Among other things it was the first productive to fully support and operate with Application/Game Profiles that worked. Apply and overriding game/application Graphic settings. Additionally it had the ability to provide what was coined as "Free Trilinear Filtering" along with a very VERY minimal hit for Anisotropic Filtering, something that was relatively new and other products were seeing a larger performance hit by adding.
The product raised a lot of hoopla over at Nvidia as Nvidia was determined to remain king in almost all the markets, however was not only losing to what was considered to be a much slower, less resource hungry and considerably less powerful product that managed to outperform their low end products, but managed to directly content with their highest end. This resulted in Nvidia producing a set of slides/documents to try and displace and whittle down PowerVR's product as best it can. Only after which all of which was determined to be relatively false and nothing more than being in bad taste PR stunt.
The true potential of the PowerVR Kyro 2 was only lost due to it's lack of a dedicated Transforming and Lighting capabilities, requiring the CPU to do the work and therefore ensuring the card remained a DX7 compliant GPU. A large group of newly won over PowerVR users waited patiently for a newer DX8 model to arrive, but ST Micro had dismantled that idea.
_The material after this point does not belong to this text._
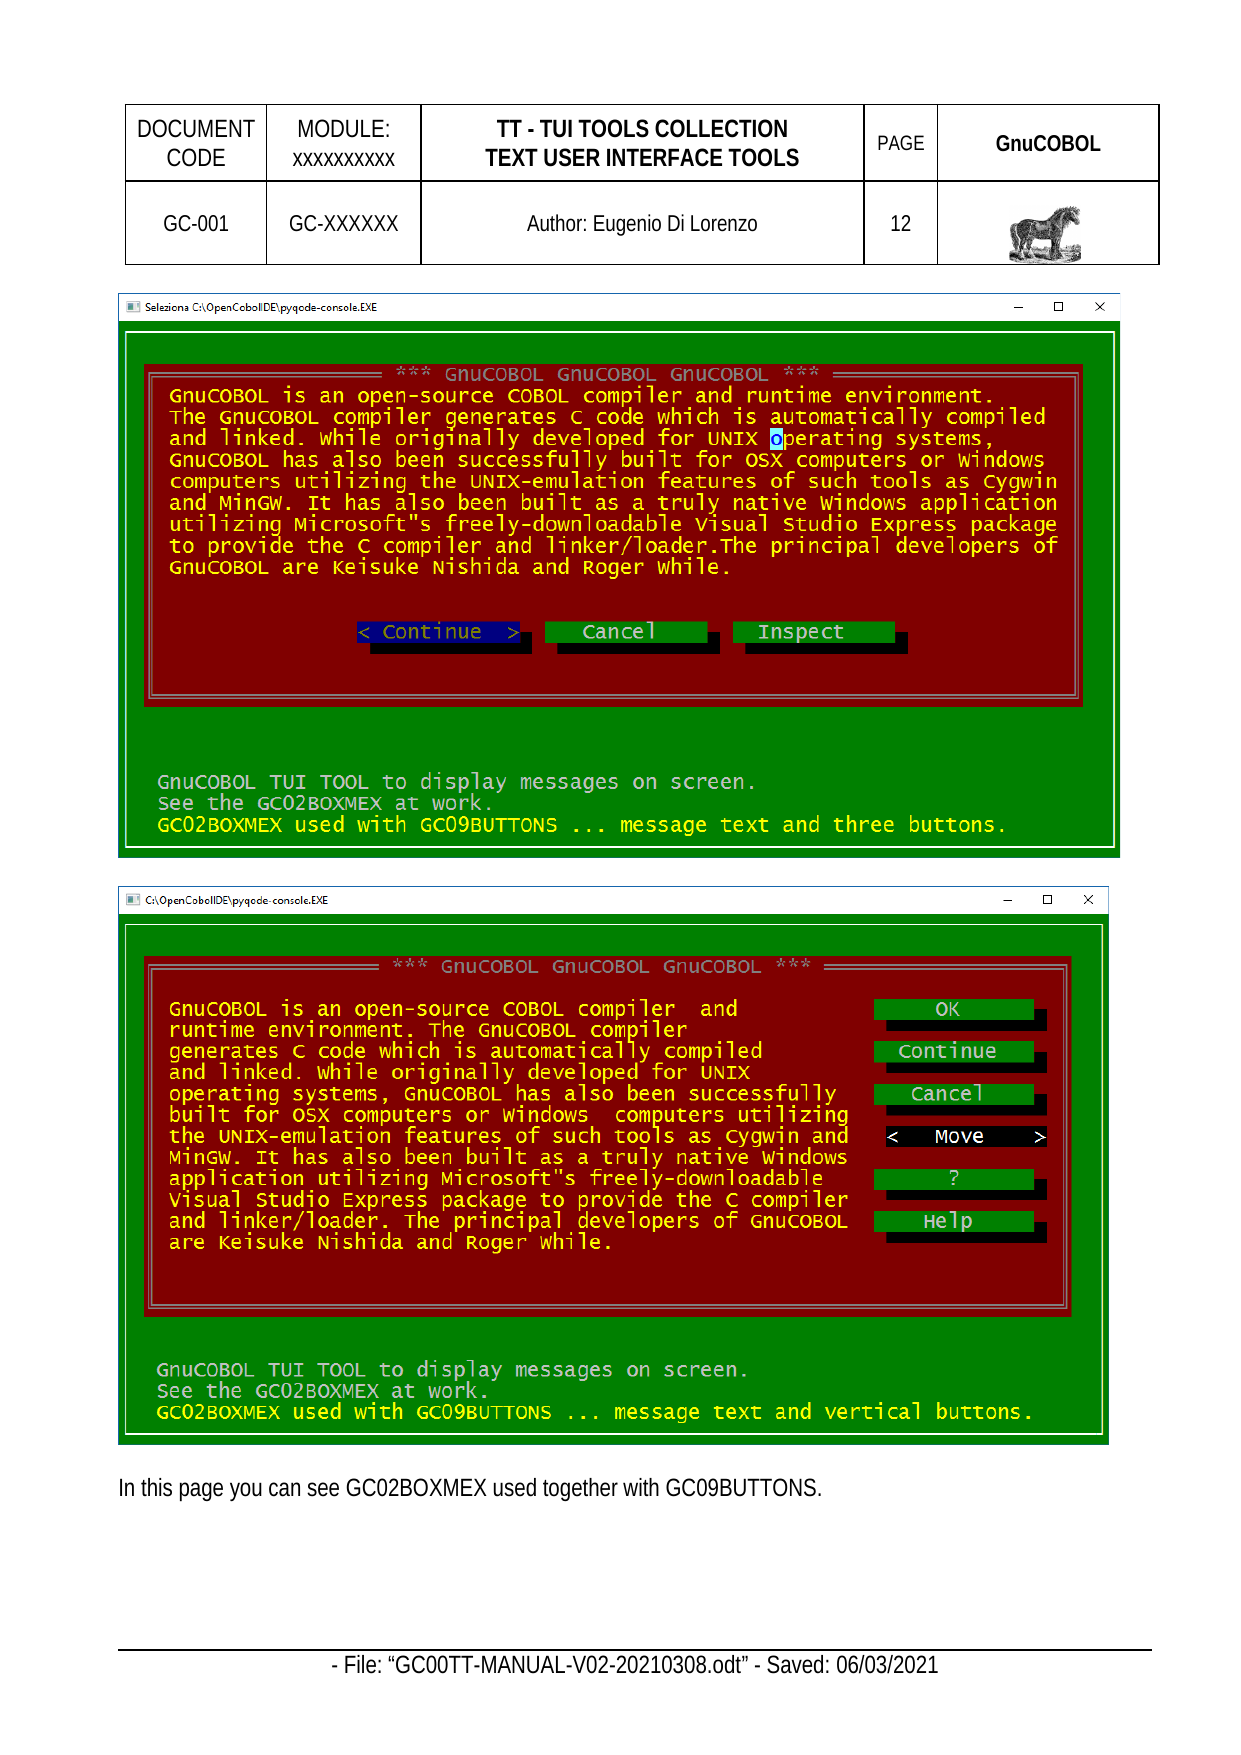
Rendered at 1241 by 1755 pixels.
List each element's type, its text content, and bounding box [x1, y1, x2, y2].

text In this page you can see GC02BOXMEX used together with GC09BUTTONS. [118, 1473, 1152, 1501]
For a product that only had about 1/4th of the raw power a Geforce 2 Ultra had, it played toe to toe with it quite a bit, brought active gaming profile creation to the market properly and also made both Nvidia and ATI extremely nervous and jump started their next generation products to be better designed and up to the task of being more efficient as well. It's DEFINITELY not a product that should only have a off hand mention and categorized as just a low end budget card that didn't have any impact on anything at all.